▶ [Supplied entries]
───
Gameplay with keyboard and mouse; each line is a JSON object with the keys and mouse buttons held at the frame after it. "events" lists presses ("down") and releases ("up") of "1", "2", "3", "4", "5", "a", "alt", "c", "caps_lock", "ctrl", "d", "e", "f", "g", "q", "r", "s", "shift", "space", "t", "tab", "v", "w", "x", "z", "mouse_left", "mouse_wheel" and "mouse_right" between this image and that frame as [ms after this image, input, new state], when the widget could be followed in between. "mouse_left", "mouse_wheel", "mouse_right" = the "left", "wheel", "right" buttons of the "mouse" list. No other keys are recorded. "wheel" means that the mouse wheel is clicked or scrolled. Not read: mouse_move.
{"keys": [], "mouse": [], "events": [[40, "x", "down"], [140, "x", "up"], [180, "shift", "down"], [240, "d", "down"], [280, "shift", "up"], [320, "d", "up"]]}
───
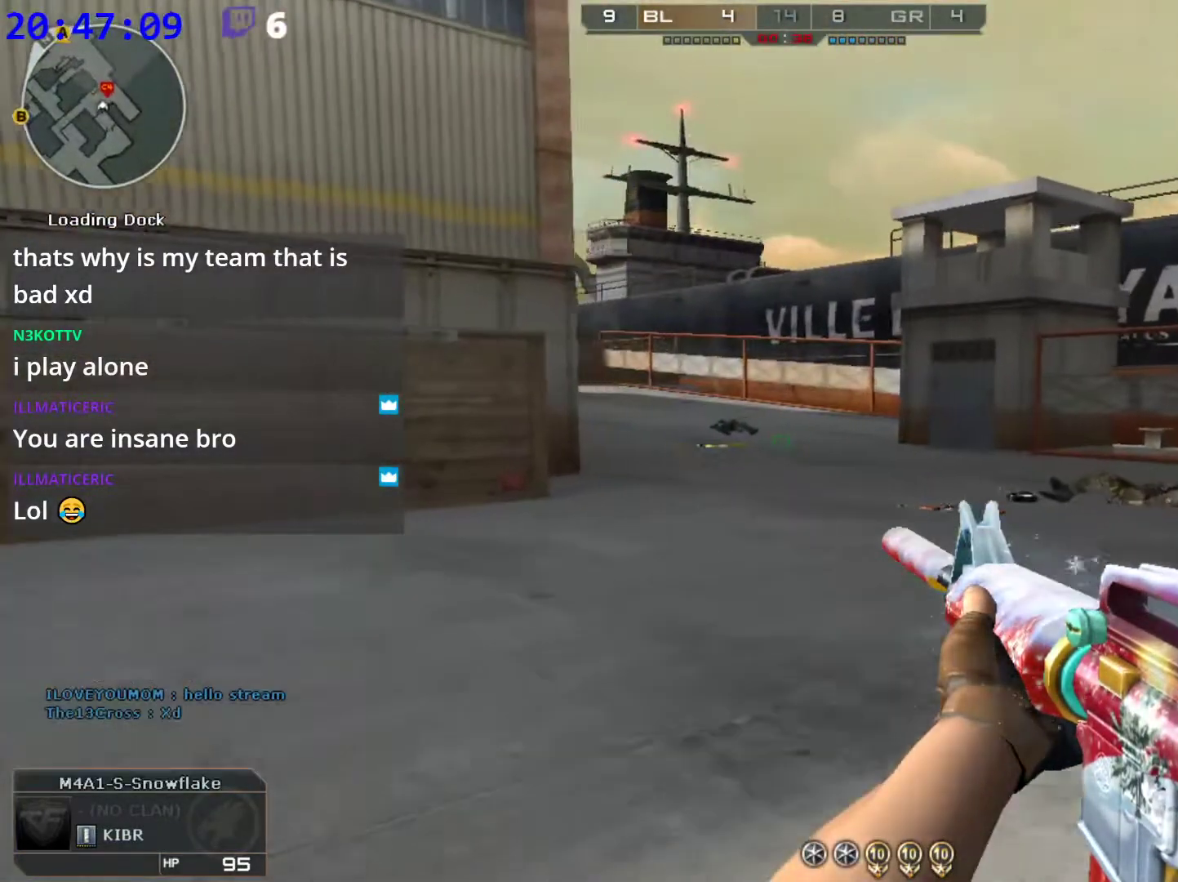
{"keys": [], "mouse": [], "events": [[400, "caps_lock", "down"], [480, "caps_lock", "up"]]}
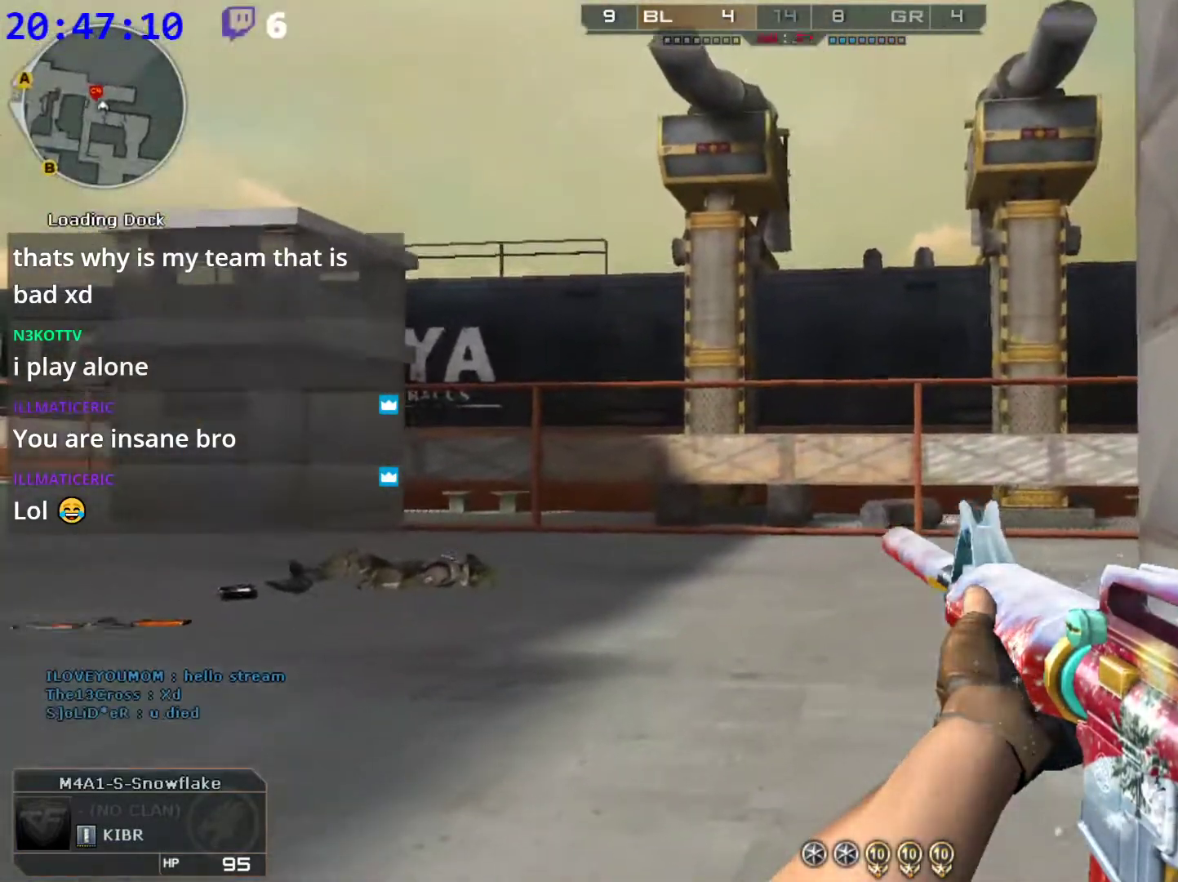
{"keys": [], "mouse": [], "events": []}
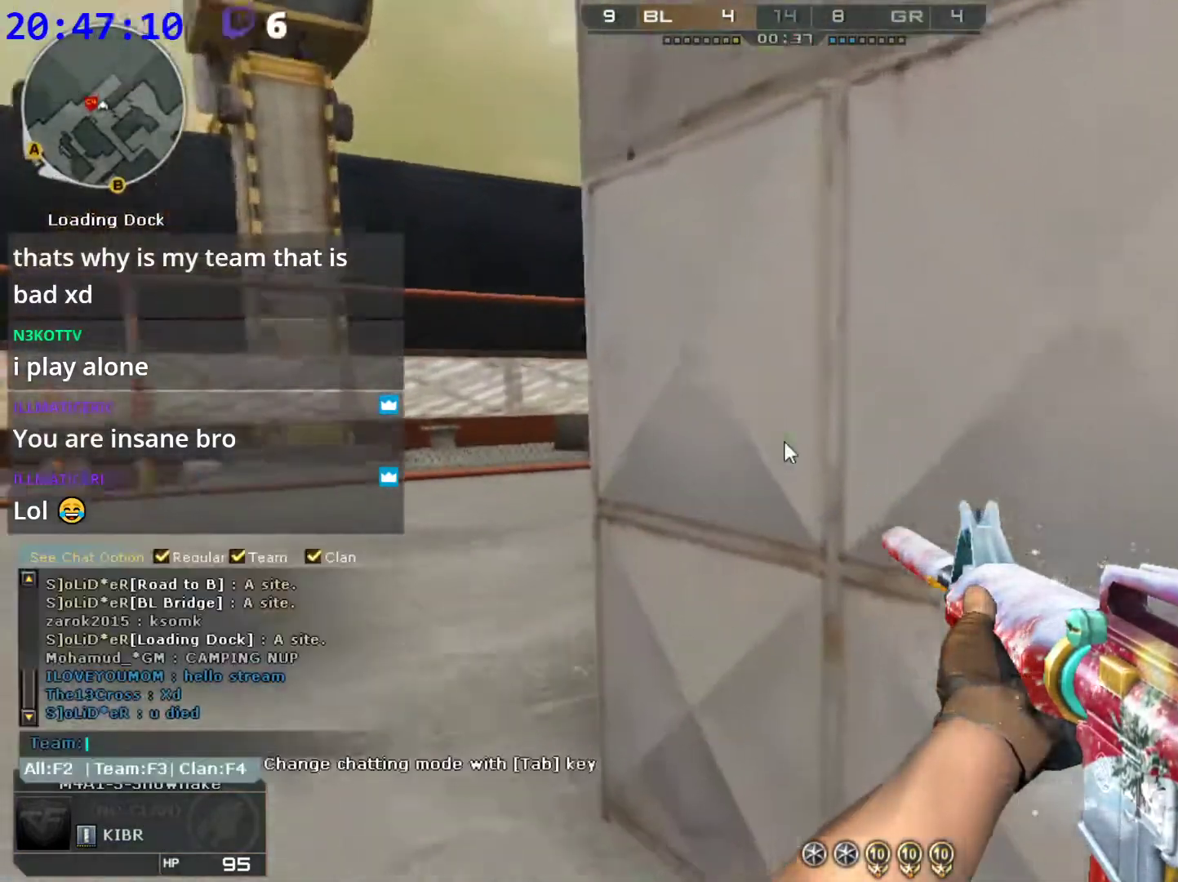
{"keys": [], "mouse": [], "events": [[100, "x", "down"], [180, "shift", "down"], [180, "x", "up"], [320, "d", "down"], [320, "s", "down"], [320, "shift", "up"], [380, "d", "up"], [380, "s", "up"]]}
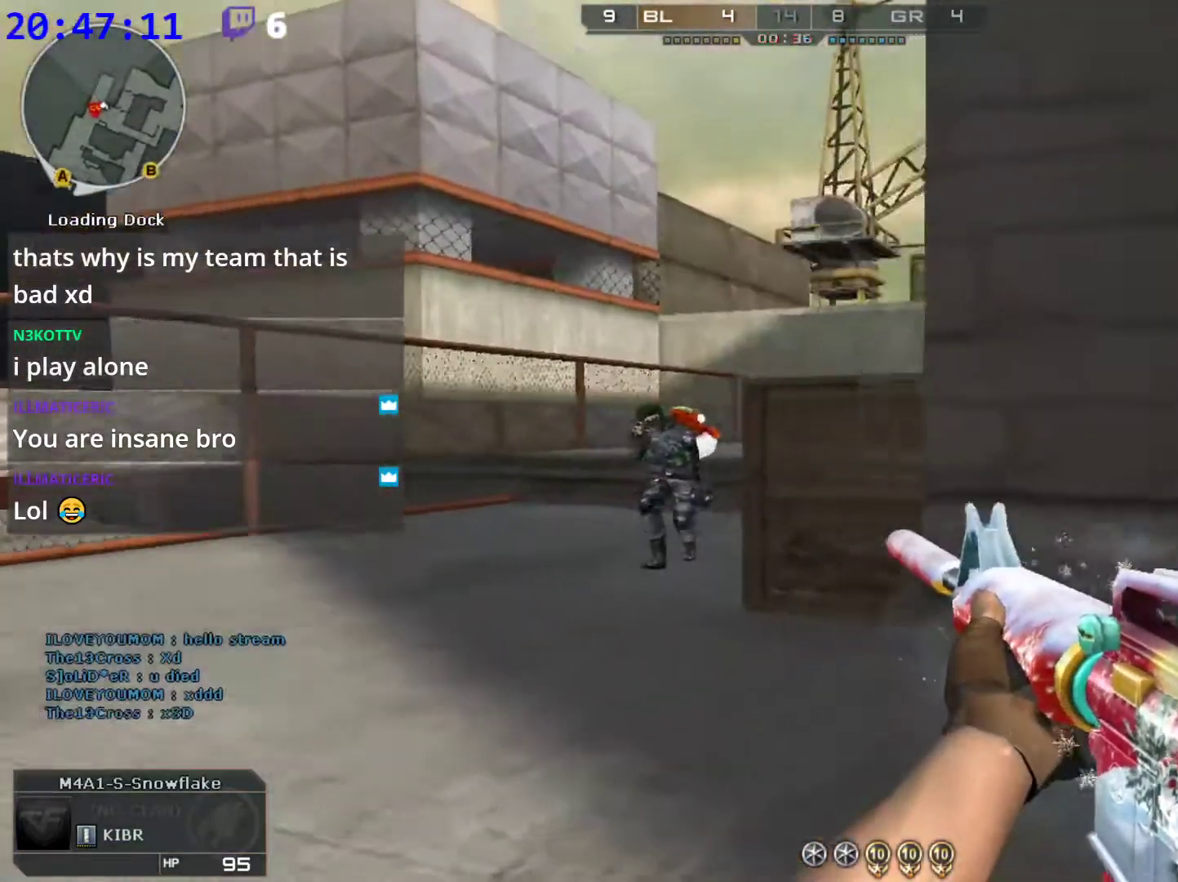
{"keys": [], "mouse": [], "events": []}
───
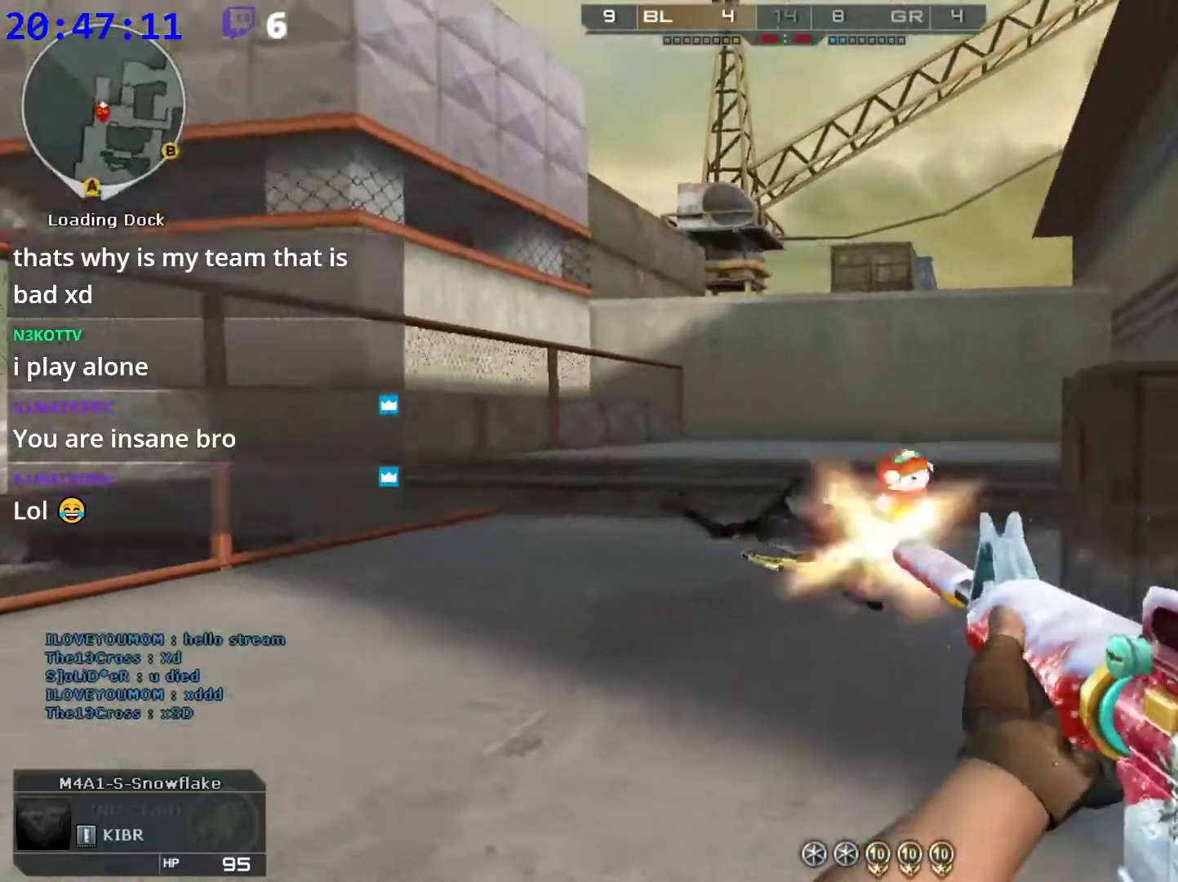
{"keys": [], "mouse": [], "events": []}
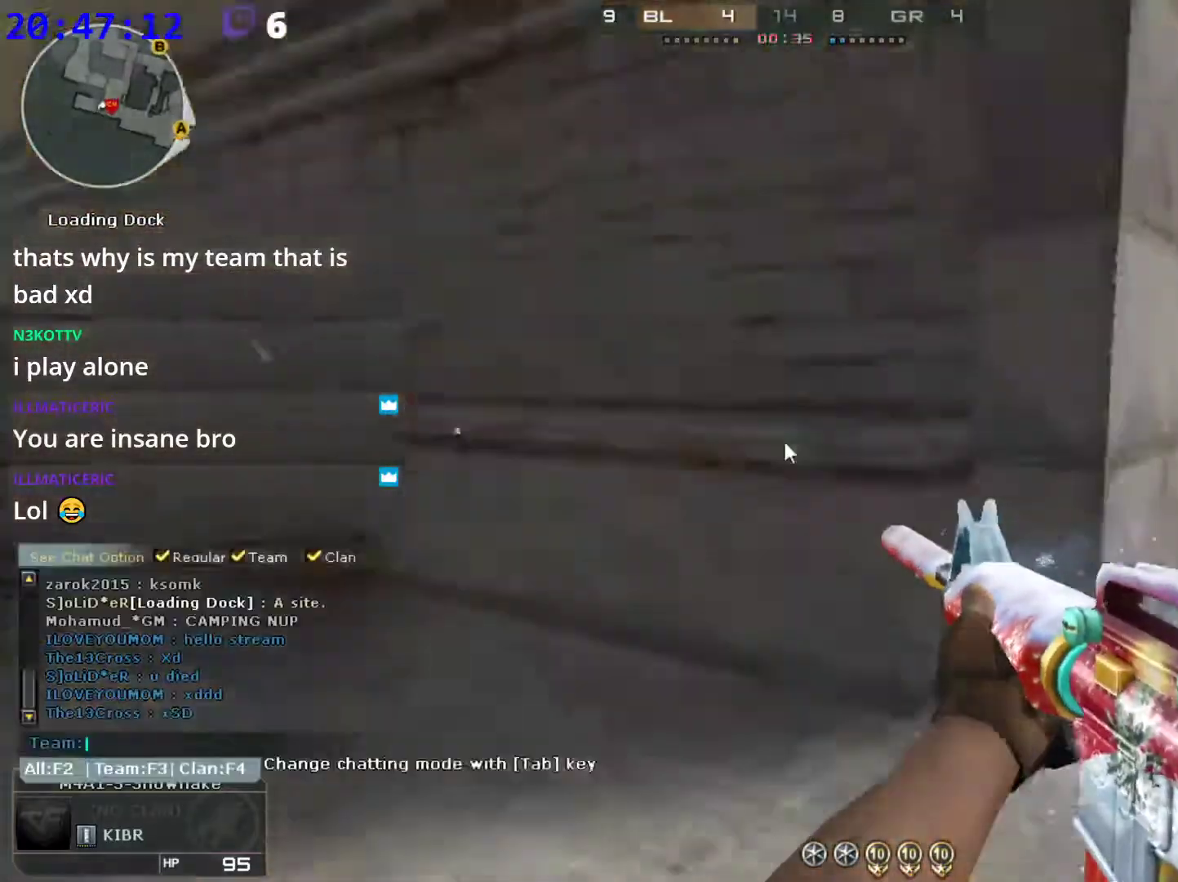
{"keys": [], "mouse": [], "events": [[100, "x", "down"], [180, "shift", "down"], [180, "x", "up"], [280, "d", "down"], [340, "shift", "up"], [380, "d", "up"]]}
───
▶ [Required action] Scan the listing for the string "shift" and copy every line that carries it.

▶ [Response below]
Gameplay with keyboard and mouse; each line is a JSON object with the keys and mouse buttons held at the frame after it. "events" lists presses ("down") and releases ("up") of "1", "2", "3", "4", "5", "a", "alt", "c", "caps_lock", "ctrl", "d", "e", "f", "g", "q", "r", "s", "shift", "space", "t", "tab", "v", "w", "x", "z", "mouse_left", "mouse_wheel" and "mouse_right" between this image and that frame as [ms after this image, input, new state], when the widget could be followed in between. "mouse_left", "mouse_wheel", "mouse_right" = the "left", "wheel", "right" buttons of the "mouse" list. No other keys are recorded. "wheel" means that the mouse wheel is clicked or scrolled. Not read: mouse_move.
{"keys": [], "mouse": [], "events": [[40, "x", "down"], [140, "x", "up"], [180, "shift", "down"], [240, "d", "down"], [280, "shift", "up"], [320, "d", "up"]]}
{"keys": [], "mouse": [], "events": [[100, "x", "down"], [180, "shift", "down"], [180, "x", "up"], [320, "d", "down"], [320, "s", "down"], [320, "shift", "up"], [380, "d", "up"], [380, "s", "up"]]}
{"keys": [], "mouse": [], "events": [[100, "x", "down"], [180, "shift", "down"], [180, "x", "up"], [280, "d", "down"], [340, "shift", "up"], [380, "d", "up"]]}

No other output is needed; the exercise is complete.